As the fellowship is approaching its end, I’m thinking about all the lessons I learned and how I can adopt some of them at home in Ukraine. Improving the culture of communication should be on the list.

While working for the Chicago Tribune, it typically takes a couple of hours for someone to reply to my email. Obviously, there are some exceptions and sometimes my messages get no response. But overall, I learned how to communicate very quickly via emails.

First of all, it’s very handy. I often go back to my messages and recheck the information or comments once again. I know that until I have access to my office email address, I have access to my sources.

As soon as a source replies quickly, it’s also a good way to fact check your data before the deadline. I’ve been told that isn’t the case for every state institution, but my general impression is that people are very organized with their correspondence.

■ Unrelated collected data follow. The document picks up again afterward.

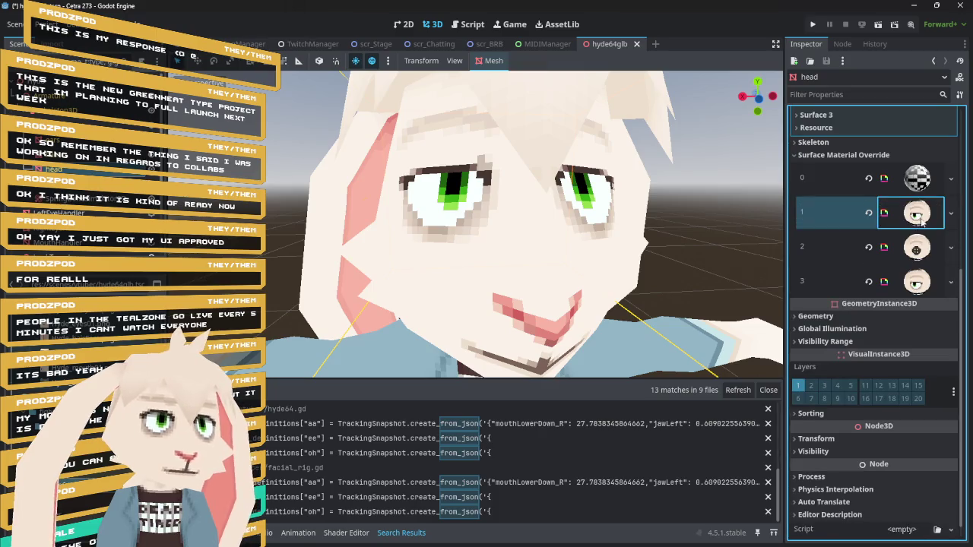
pyautogui.click(917, 179)
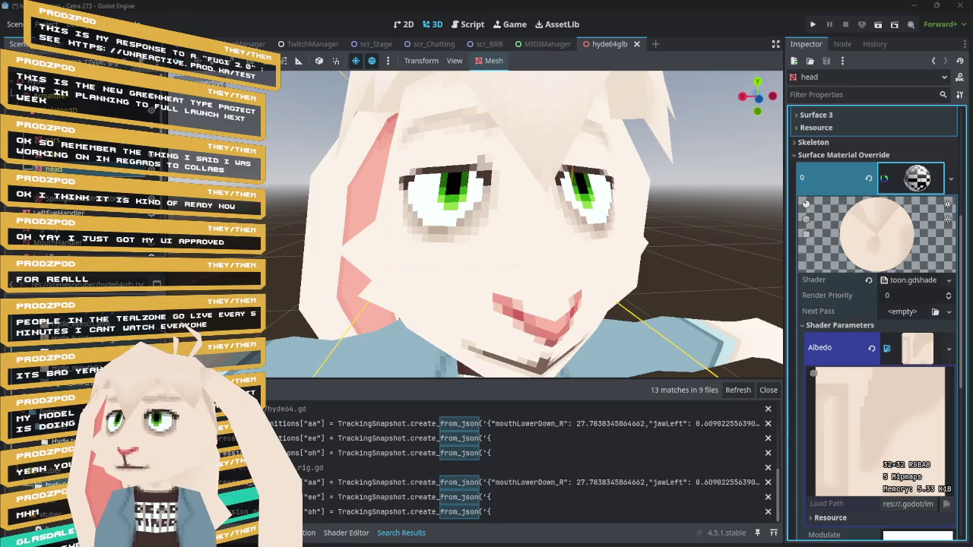
pyautogui.press('alt+Tab')
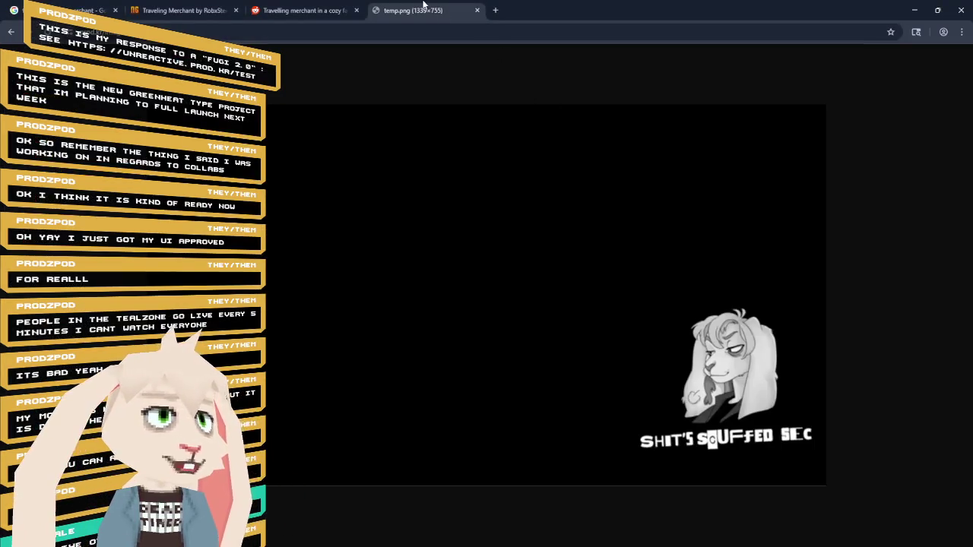
# Load unreactive.prod.kr in the temp.png tab.
pyautogui.click(420, 28)
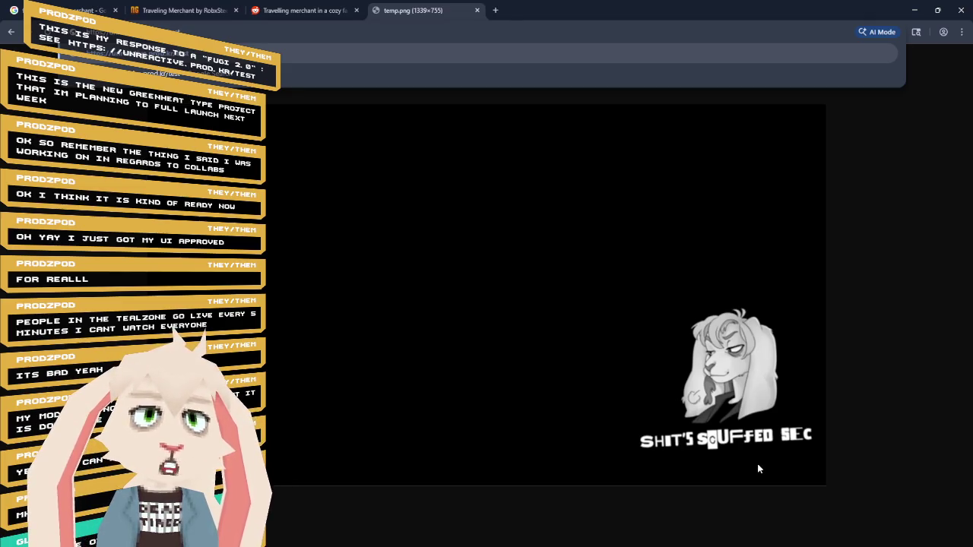
pyautogui.press('Return')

On top of everything, emailing is just an efficient way of communicating with people here. I talk with my colleagues about coffee breaks, with my new friends about weekend plans, and with my mentors about everything else. Replies come on the same day.

Recently, a colleague was wondering why the Chicago Transit Authority had not replied to her, even though she sent an email the previous day. So I felt obliged to share my experience from Ukraine.

The culture of communication in Ukraine leaves much to be desired. When dealing with almost any state institution, one can hopelessly wait for a reply on  the same day, and won’t get it. Why? Because people don’t read emails that often and don’t reply quickly.

And while this delay might be not be harmful in personal relations, the professional side suffers a lot. Through my experience, there were only a couple of cases when the press offices satisfied my requests quickly and efficiently. In the rest of the cases, it’s really hard to get a comment from an expert on the same day or get a response to your emails.

According to the law, state institutions have to reply to a media request within five days. This law can be referred to when a reporter asks even minor questions. As a good practice, we call to a press office and ask whether they got our email and what day we can expect a response.

I like to think there is a black hole in our space where all my emails without response are going. One day, someone will find them all.

But a situation like that can happen not only when sending emails. For example, Ukraine recently stripped former Georgian president Mikheil Saakashvili of his Ukrainian citizenship. Reporters tried to get the presidential administration to answer their telephone calls  for a couple of hours to confirm the information, but the phone on the other side was silent.  

As the press offices work in this unstable pace, we came up with an alternative solution. Facebook helped us to get to our sources quicker. So when I want to amaze my American colleagues and share with them my communication practice, I tell them that I can arrange an interview with a deputy minister via Facebook personal messages.

So, if there is one thing I would like to be able to change in my job at the Kyiv Post right away, that would be a good culture of timely communication.